With help from friends and funders Techbridge programs kept going and growing. With grants from the National Science Foundation, we shared lessons learned along with research and resources with partners across the country and around the world. We trained others on our “secret sauce”—role models who were trained and supported. We shared our curricula that we spent so much time and loving care developing. Equity, diversity, and inclusion were pillars for Techbridge Girls and we strove to make these principles part of the national conversation on girls and STEM.
It truly takes a village to build and sustain Techbridge Girls. Girls and their families, staff member, teachers, and role models supported the cause. Fantastic funders helped support our successes. The Stephen Bechtel, Jr.

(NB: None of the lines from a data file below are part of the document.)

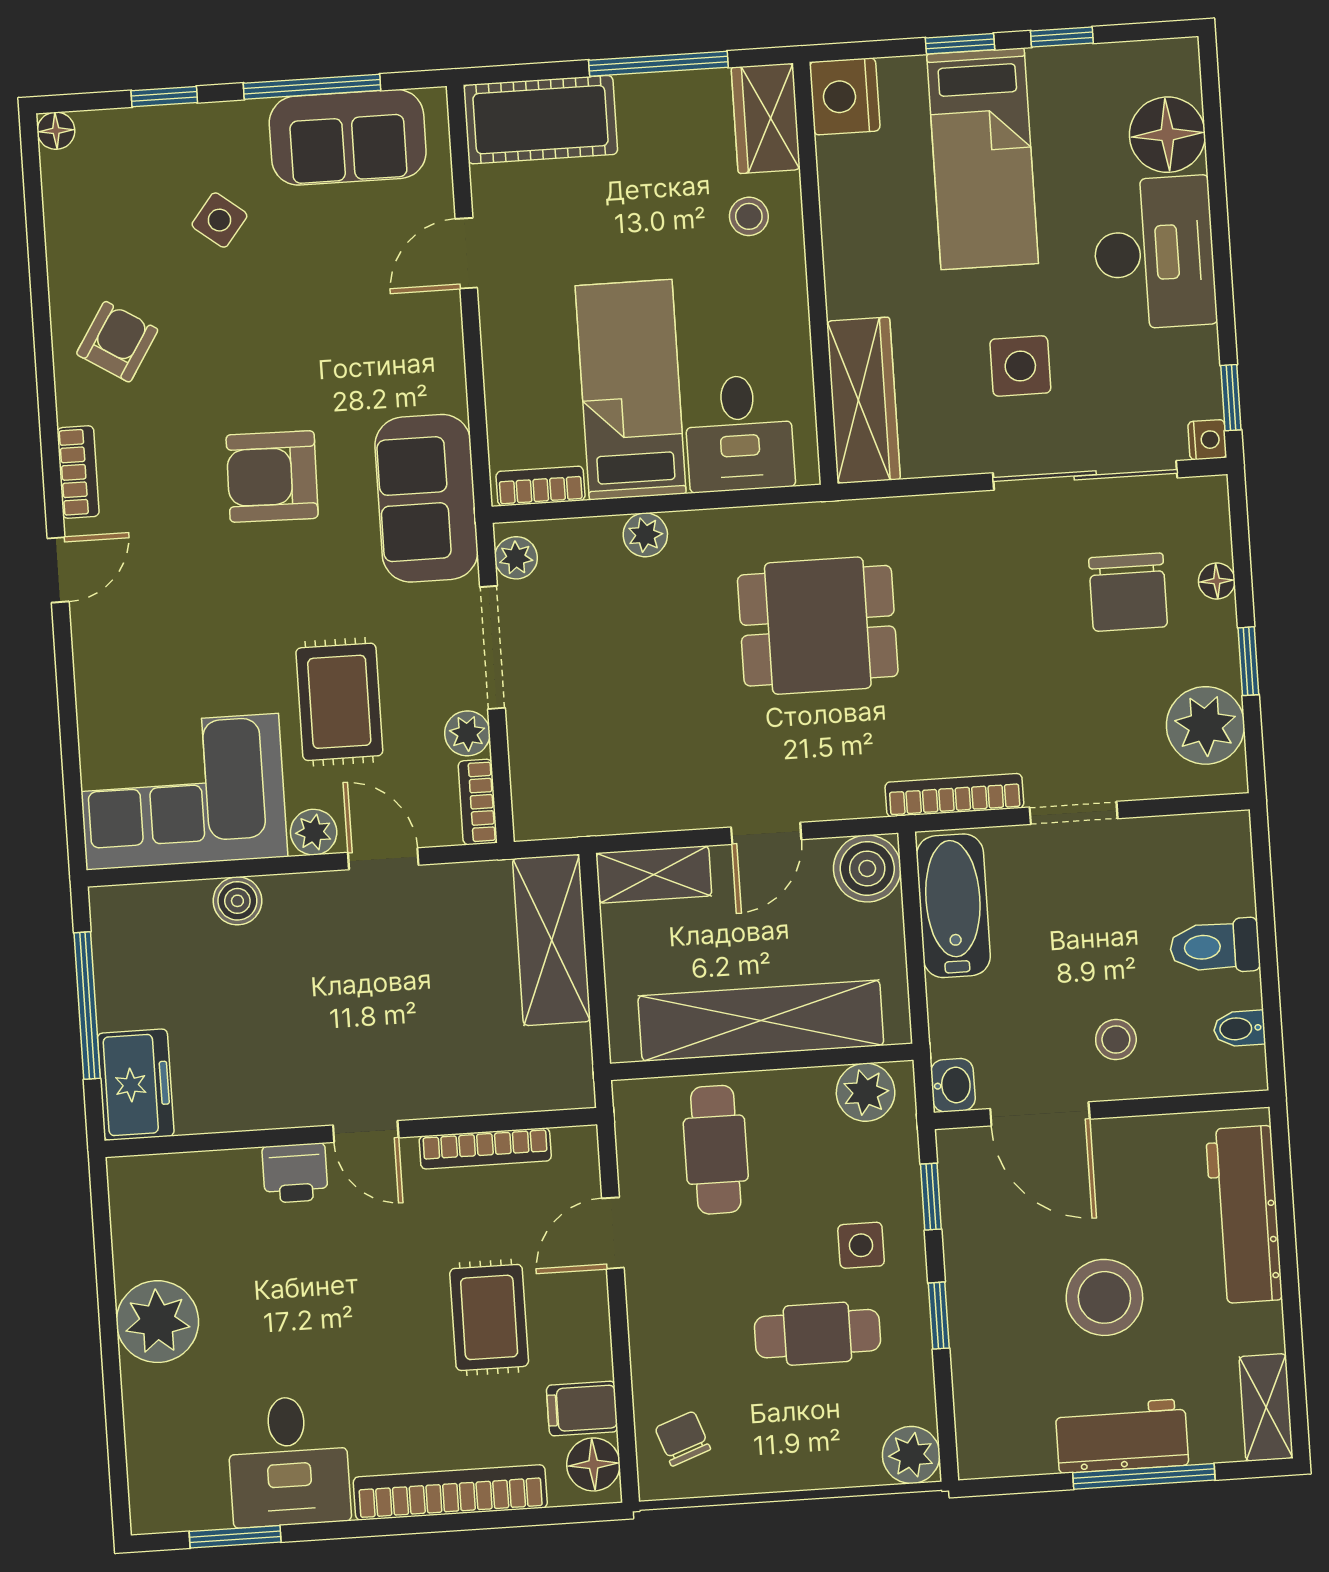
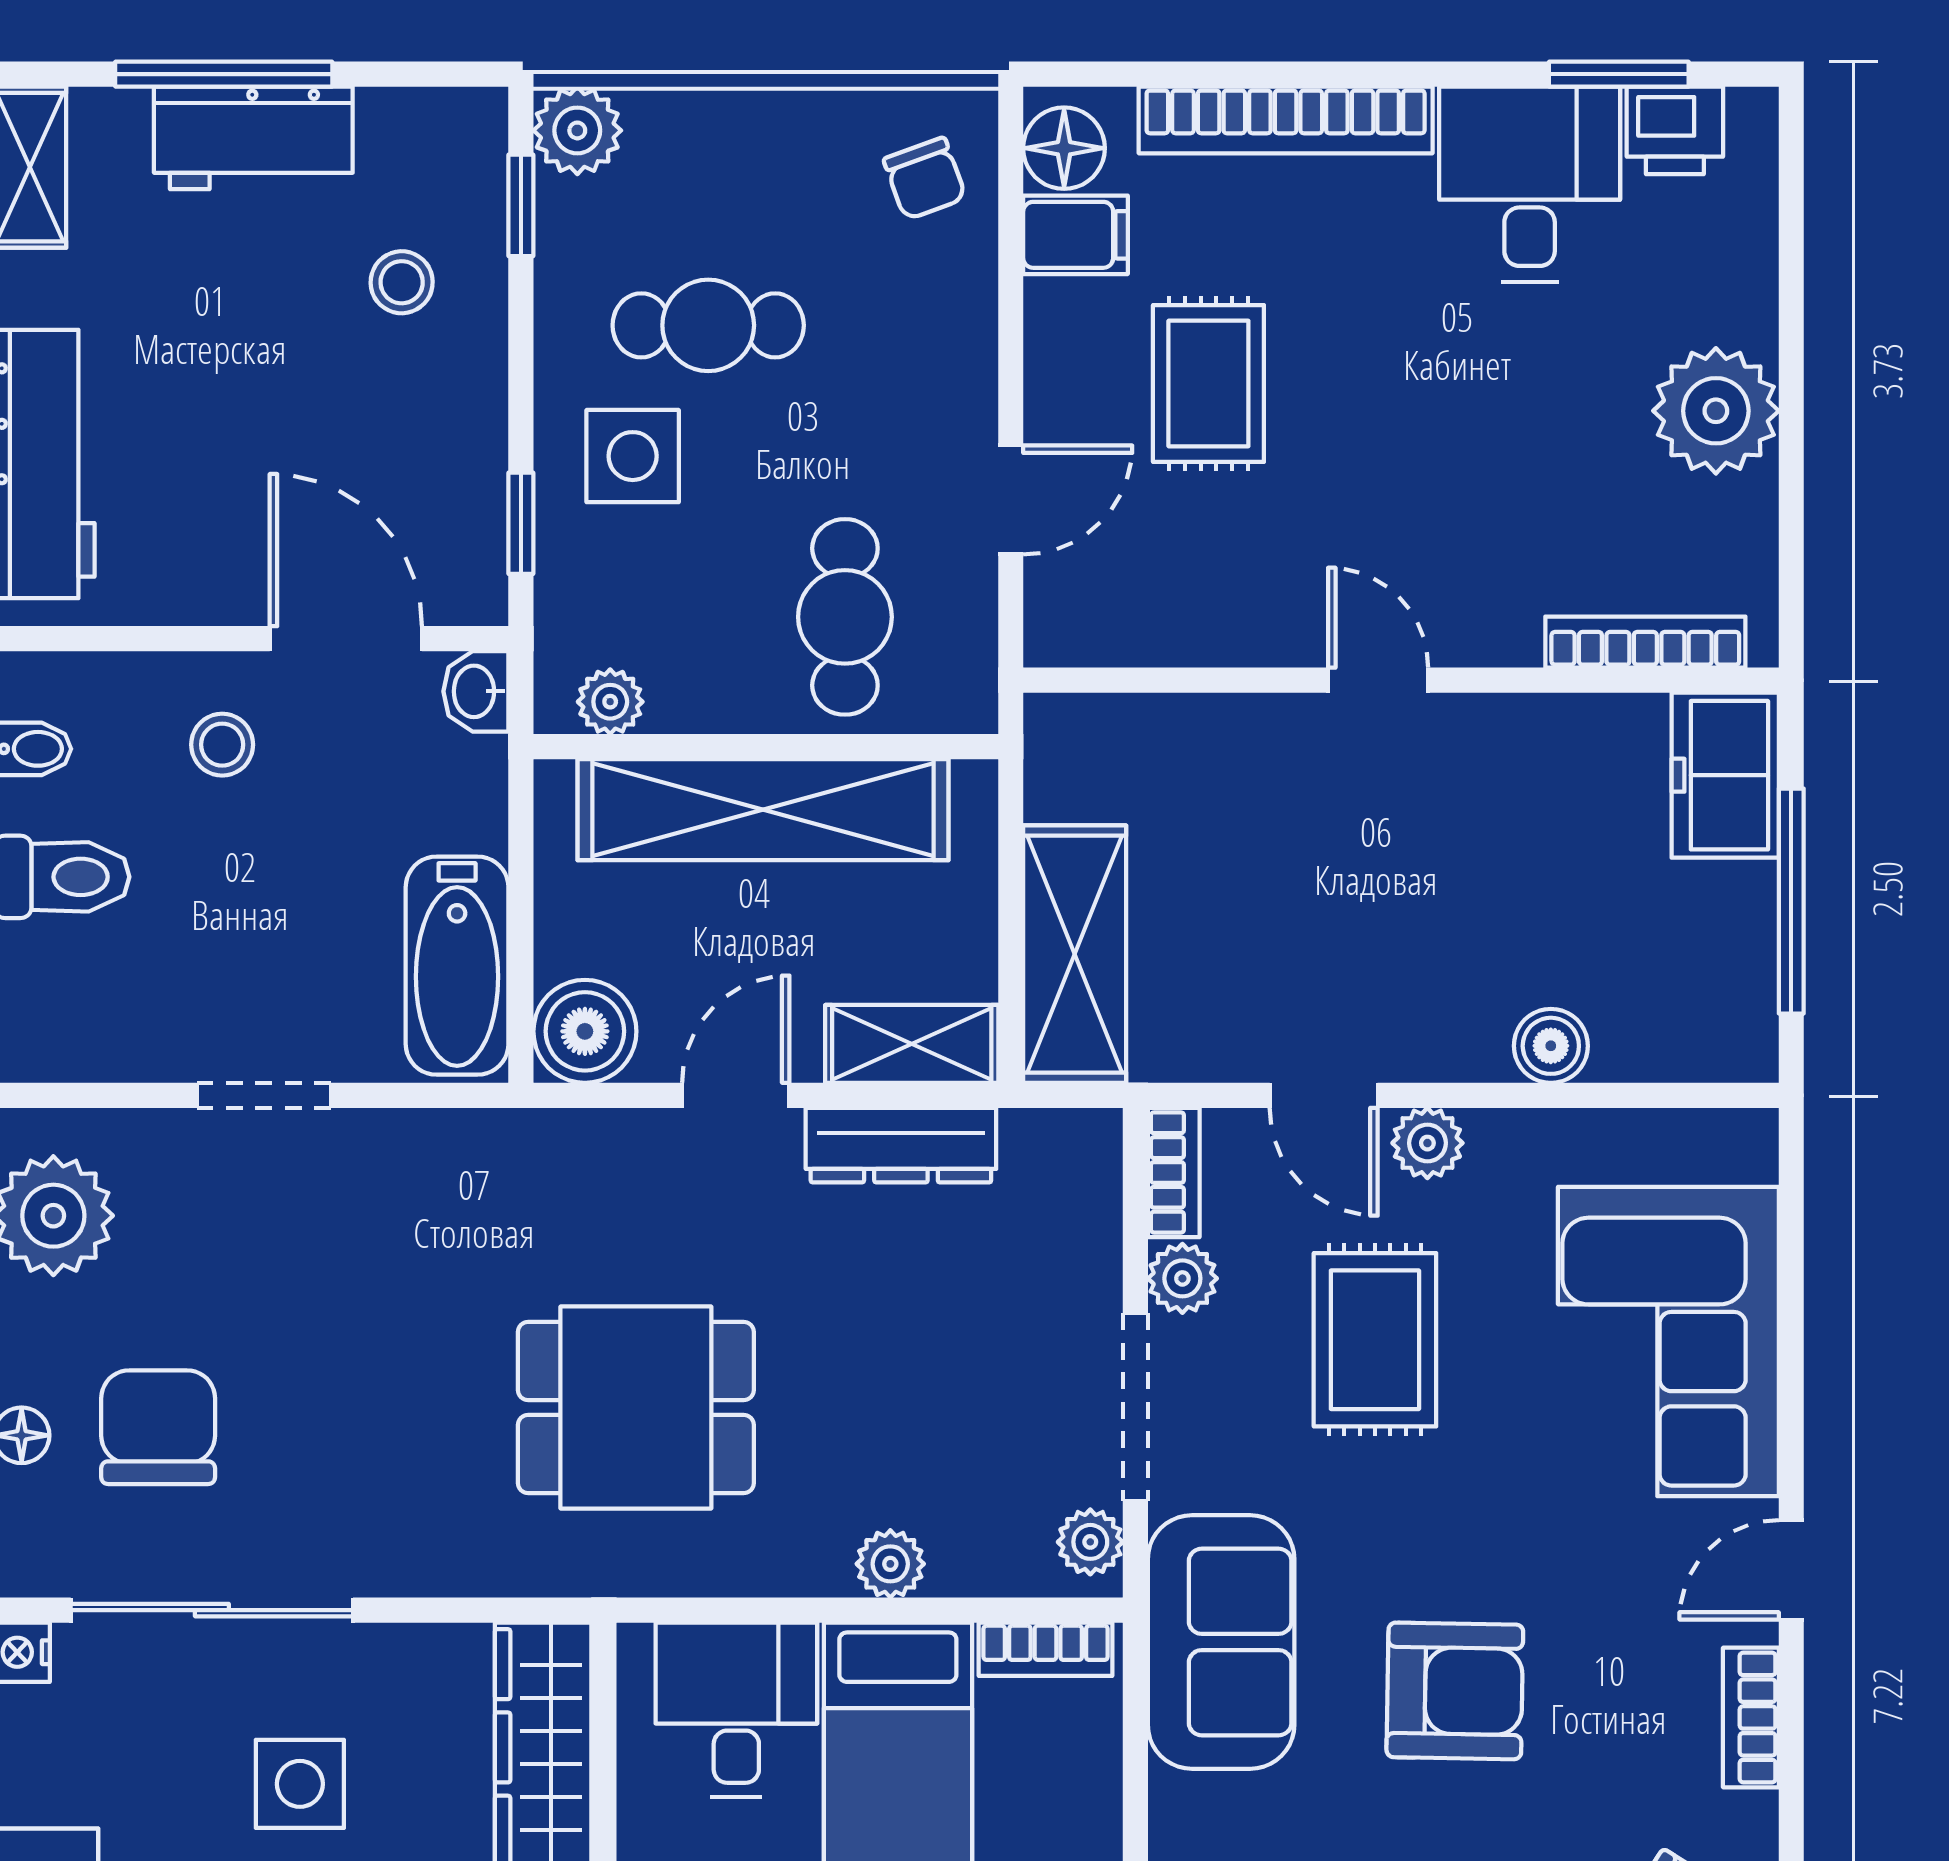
corner sofa: (182, 792) -> (1668, 1341), moved, turned 90
bookcase: (954, 795) -> (444, 1135), removed
dresser: (656, 808) -> (901, 1145), added
plant: (866, 1092) -> (610, 702), width x0.73, depth x0.73
bookcase: (485, 1148) -> (1645, 642), moved
printer: (295, 1173) -> (1675, 130), moved, turned 180
side table: (861, 1245) -> (633, 456), width x1.37, depth x1.37
stool: (1104, 1297) -> (402, 282), moved, width x0.53, depth x0.53
window: (939, 1316) -> (521, 205), moved

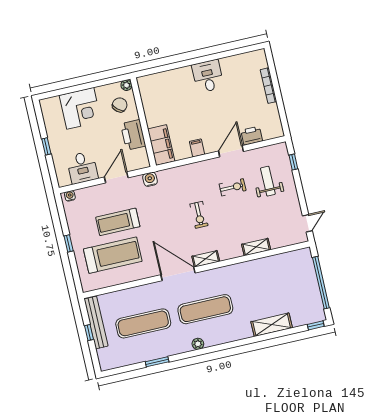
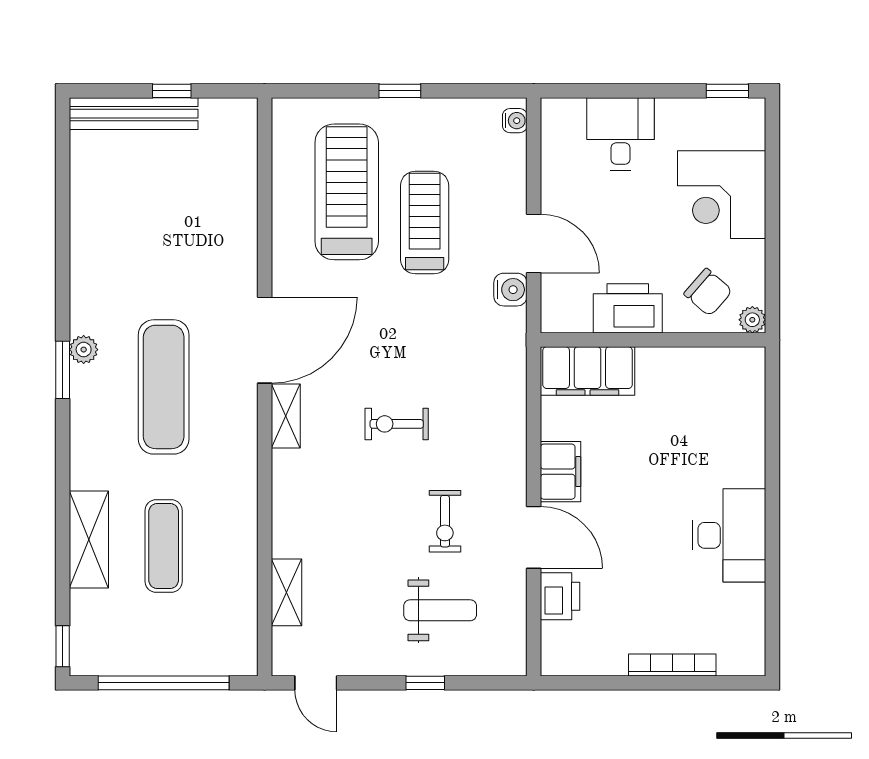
desk: (208, 76) -> (729, 535), width x1.37
window: (46, 146) -> (727, 91), moved
filing cabinet: (197, 148) -> (561, 472), width x2.00
window: (293, 162) -> (425, 683), moved
desk: (82, 168) -> (621, 134), moved, turned 90
water cooler: (150, 179) -> (510, 290), moved
shelving: (256, 247) -> (286, 592), moved
treadmill: (113, 255) -> (347, 192), turned 180
bench: (96, 322) -> (134, 114), moved
exercise mat: (143, 323) -> (164, 546), moved, width x0.73, depth x0.69
window: (157, 362) -> (63, 370), moved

Foundation, Chevron, the Noyce Foundation, and the Gordon and Betty Moore Foundation believed in Techbridge Girls and helped us serve girls in Oakland and expand in the Bay Area and across the country.
I could not imagine a more fulfilling life – to find work that empowers girls and to have a legacy that continues to this day. I am thrilled to be succeeded by a CEO who is writing the “next brilliant chapter” for Techbridge Girls. Nikole Collins-Puri is passionate about the mission and a compassionate and fearless leader. I couldn’t imagine a better choice by the board to lead Techbridge Girls into an exciting future.
We’ve come a long way since 1999. And we have a long way to go. The inequities and injustices for Black, Latinx, and other communities of color and the state of our environment require a new generation that leads with confidence and compassion and commitment to social justice. We need girls in Oakland and across the country to help save our world.
With Nikole’s leadership and the Techbridge Girls team’s passion great impacts are ahead. I look forward to Techbridge Girls realizing its dream and potential to reach a million girls by 2030. The future is brighter because of Techbridge Girls. I hope you will join me and be a champion for Techbridge Girls. Support them financially. Spread the word about their work. Help be the change we need in the classroom, college campus, board room, corporate office, and venture capital for Techbridge Girls and every girl.